== Your assignment ==
Look for the word "Mirella" in the data below, and copy every line that holds it.

(Transcribed page contents)

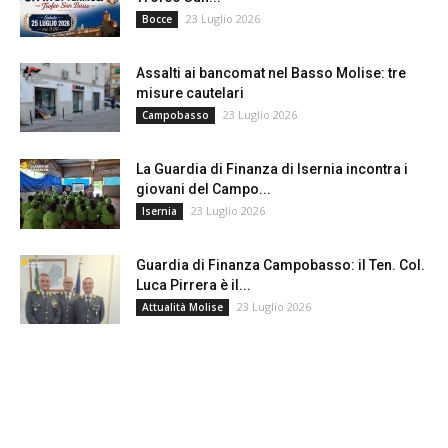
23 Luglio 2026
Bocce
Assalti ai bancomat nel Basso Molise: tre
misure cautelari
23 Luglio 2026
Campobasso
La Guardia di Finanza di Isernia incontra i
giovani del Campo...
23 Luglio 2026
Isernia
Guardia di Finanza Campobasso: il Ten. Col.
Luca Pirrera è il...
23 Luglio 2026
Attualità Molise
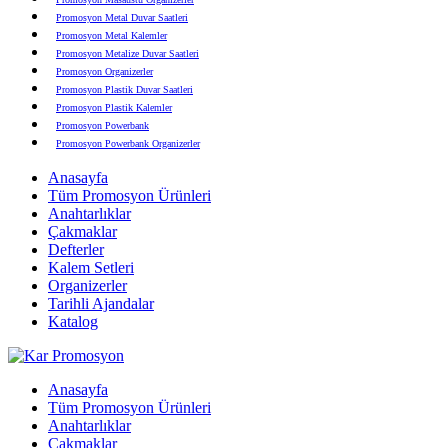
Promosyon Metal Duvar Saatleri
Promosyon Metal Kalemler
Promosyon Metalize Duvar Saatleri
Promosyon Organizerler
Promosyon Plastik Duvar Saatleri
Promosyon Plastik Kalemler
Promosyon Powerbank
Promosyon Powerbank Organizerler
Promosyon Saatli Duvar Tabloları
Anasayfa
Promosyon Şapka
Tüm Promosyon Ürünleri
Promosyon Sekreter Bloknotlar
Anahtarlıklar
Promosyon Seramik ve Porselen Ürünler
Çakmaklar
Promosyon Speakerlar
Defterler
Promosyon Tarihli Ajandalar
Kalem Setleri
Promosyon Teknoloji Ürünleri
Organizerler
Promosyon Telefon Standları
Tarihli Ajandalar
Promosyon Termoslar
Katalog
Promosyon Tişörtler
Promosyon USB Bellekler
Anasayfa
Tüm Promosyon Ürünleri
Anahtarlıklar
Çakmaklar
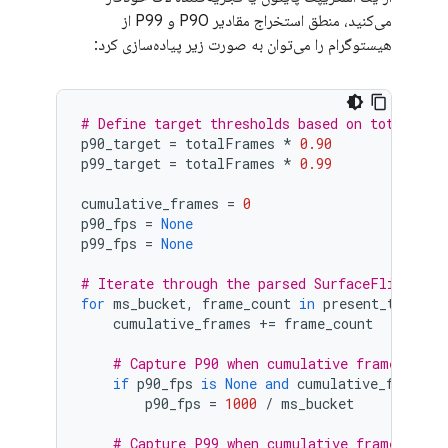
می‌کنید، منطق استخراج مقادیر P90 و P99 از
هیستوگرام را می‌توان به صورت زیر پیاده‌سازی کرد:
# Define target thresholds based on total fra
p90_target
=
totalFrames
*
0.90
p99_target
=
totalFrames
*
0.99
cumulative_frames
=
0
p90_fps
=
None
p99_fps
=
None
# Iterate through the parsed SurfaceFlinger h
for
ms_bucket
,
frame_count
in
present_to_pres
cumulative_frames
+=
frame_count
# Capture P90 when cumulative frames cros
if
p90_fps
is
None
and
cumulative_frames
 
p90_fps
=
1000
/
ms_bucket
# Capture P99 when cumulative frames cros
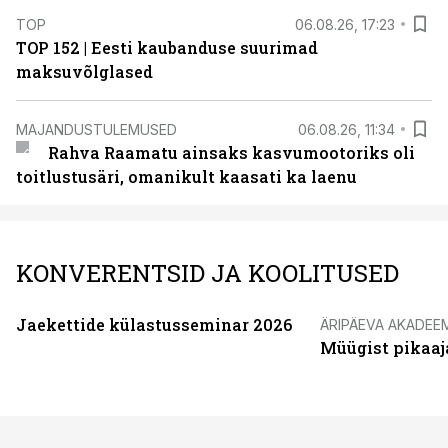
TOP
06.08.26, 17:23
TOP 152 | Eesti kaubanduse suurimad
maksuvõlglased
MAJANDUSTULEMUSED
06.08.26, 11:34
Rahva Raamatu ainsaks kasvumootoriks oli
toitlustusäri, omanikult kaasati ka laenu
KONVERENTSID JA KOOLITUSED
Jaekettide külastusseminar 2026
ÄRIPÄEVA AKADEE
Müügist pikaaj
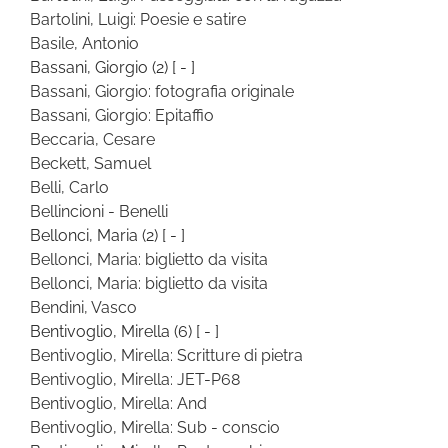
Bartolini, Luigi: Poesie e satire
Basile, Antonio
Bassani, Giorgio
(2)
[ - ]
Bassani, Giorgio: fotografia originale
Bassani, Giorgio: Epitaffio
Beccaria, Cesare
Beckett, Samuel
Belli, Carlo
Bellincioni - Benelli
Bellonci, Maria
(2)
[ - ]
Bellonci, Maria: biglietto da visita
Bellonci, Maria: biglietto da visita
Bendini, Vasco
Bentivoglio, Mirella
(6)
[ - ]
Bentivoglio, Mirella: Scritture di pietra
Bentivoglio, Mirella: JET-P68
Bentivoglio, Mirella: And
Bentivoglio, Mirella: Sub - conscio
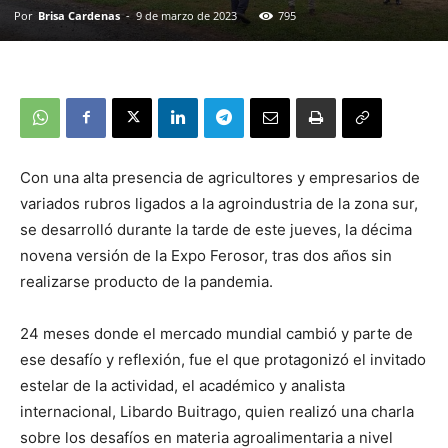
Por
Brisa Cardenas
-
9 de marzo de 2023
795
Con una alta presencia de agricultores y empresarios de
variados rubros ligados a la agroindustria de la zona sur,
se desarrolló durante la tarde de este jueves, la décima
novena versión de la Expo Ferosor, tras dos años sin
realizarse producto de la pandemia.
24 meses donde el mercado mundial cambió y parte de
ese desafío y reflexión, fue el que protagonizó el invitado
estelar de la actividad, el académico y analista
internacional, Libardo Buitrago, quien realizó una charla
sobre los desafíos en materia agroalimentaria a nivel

---

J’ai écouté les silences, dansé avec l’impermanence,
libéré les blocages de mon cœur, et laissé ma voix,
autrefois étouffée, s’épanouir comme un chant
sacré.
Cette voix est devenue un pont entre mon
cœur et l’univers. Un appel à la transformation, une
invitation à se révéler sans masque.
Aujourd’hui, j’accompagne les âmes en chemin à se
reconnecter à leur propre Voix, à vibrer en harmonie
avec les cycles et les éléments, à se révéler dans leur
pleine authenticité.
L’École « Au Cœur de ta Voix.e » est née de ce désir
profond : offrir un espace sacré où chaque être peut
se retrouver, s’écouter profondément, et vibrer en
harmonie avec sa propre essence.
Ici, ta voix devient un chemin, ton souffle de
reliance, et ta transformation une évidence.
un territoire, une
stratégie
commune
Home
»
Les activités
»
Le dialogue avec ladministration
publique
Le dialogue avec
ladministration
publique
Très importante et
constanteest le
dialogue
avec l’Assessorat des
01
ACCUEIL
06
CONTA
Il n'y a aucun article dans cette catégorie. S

== Response to this task ==
Bentivoglio, Mirella
Bentivoglio, Mirella: Scritture di pietra
Bentivoglio, Mirella: JET-P68
Bentivoglio, Mirella: And
Bentivoglio, Mirella: Sub - conscio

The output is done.